What it signals beyond Zed

Whatever happens to DeltaDB specifically, the underlying observation is one a growing number of teams are circling: as agents write more of the code, the artifact worth preserving shifts from the diff to the intent behind it. The diff is increasingly cheap and regenerable. The reasoning, the constraints, the rejected approaches, the "why is it written this way," that's the scarce thing, and it's the thing today's tools throw away.

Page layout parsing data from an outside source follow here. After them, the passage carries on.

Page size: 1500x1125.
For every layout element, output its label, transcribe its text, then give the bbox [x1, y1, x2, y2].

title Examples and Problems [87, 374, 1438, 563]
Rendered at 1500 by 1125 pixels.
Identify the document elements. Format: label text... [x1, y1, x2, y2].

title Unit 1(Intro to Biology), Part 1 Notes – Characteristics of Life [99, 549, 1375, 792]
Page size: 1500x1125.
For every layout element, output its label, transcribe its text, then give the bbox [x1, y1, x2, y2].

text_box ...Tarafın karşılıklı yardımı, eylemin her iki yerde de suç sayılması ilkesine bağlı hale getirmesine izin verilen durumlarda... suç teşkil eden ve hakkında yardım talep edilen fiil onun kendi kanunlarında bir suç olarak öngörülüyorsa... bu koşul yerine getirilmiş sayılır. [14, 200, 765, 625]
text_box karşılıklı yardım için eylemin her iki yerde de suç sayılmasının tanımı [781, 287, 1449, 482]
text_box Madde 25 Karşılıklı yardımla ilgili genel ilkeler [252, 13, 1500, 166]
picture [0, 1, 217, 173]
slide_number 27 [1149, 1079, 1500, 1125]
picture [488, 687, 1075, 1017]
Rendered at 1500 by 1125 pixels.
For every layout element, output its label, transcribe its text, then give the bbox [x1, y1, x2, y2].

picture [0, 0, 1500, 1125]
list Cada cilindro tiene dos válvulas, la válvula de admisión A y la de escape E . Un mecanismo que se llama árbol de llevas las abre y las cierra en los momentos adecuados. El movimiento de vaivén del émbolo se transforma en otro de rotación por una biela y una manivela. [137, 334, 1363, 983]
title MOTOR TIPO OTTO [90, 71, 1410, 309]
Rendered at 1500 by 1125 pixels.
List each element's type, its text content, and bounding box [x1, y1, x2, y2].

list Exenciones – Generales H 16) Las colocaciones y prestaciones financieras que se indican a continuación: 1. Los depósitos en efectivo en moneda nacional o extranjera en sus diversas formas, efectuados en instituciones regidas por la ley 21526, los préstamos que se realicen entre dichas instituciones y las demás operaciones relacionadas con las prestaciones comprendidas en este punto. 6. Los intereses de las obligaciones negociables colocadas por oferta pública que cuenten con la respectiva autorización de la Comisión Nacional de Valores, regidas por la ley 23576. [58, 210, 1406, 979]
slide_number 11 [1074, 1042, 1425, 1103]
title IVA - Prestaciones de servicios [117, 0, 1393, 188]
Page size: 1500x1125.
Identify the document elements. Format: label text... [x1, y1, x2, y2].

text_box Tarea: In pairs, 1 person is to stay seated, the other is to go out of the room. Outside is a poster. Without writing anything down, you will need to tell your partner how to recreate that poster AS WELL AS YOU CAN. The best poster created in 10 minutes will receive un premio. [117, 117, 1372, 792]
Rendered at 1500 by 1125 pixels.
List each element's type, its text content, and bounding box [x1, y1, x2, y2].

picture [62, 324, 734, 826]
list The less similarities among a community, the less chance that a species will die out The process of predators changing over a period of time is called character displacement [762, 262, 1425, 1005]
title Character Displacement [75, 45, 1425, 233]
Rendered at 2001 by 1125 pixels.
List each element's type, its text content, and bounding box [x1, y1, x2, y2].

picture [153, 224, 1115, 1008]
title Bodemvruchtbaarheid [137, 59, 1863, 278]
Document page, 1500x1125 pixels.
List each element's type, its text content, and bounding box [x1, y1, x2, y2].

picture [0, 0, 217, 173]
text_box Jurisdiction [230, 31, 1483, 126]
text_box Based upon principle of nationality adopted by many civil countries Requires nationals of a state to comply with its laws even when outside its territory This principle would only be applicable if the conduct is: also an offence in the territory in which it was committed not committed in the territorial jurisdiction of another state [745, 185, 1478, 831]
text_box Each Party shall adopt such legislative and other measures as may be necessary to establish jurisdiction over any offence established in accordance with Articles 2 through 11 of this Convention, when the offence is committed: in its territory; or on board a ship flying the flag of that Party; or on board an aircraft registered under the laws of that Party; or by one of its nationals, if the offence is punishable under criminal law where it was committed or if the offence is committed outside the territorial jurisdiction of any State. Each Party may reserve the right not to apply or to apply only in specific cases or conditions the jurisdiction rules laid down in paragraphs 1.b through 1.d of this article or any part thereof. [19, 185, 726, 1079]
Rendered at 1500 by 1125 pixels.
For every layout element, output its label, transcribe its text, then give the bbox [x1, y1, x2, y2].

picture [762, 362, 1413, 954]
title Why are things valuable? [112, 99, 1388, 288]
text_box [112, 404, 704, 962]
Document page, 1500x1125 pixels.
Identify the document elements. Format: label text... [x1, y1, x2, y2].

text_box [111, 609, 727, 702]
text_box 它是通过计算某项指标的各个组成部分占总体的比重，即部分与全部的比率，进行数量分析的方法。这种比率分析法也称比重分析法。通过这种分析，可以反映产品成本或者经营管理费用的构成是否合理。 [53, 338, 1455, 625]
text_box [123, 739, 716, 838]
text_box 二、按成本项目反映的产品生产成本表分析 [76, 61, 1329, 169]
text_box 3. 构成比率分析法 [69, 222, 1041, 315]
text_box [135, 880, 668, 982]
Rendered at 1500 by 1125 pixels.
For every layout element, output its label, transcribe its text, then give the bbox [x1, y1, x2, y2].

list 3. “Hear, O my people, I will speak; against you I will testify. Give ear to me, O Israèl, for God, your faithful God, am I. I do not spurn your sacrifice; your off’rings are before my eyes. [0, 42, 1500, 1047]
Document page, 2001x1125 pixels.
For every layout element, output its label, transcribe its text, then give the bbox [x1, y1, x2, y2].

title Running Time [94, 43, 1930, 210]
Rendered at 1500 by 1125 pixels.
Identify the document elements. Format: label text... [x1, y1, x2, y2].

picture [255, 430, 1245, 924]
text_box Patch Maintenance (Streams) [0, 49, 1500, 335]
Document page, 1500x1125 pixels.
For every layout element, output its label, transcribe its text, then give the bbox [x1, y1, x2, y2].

You can see adjacent bets on the same hunch. Anthropic and others are pushing agent context and memory as first-class concerns. Editors are racing to make agent transcripts persistent and queryable. Zed is making the most architecturally aggressive version of the bet, building it into the version control layer rather than bolting it on, and that's either prescient or premature depending on how quickly the rest of the ecosystem decides that conversation-as-source is a real category.

Richard Feldman

The beta is a few weeks out, gated behind a waitlist, and Zed is hiring against the thesis. That's the right time to be skeptical and curious at once. The PR is not beloved; it's tolerated, a piece of bureaucratic infrastructure that quietly made global open source collaboration possible. Replacing it requires more than showing that it's annoying. It requires reproducing the trust boundary, the asynchrony, and the universality that made it stick, while delivering enough new value to be worth the switch. Zed has correctly identified the disease. Whether DeltaDB is the cure or just a very elegant diagnosis is the part we'll only learn once strangers, and their agents, start editing each other's worktrees.

The download for the editor itself is available today on macOS, Windows, and Linux, which remains the surest way to judge whether the team building DeltaDB has earned the benefit of the doubt.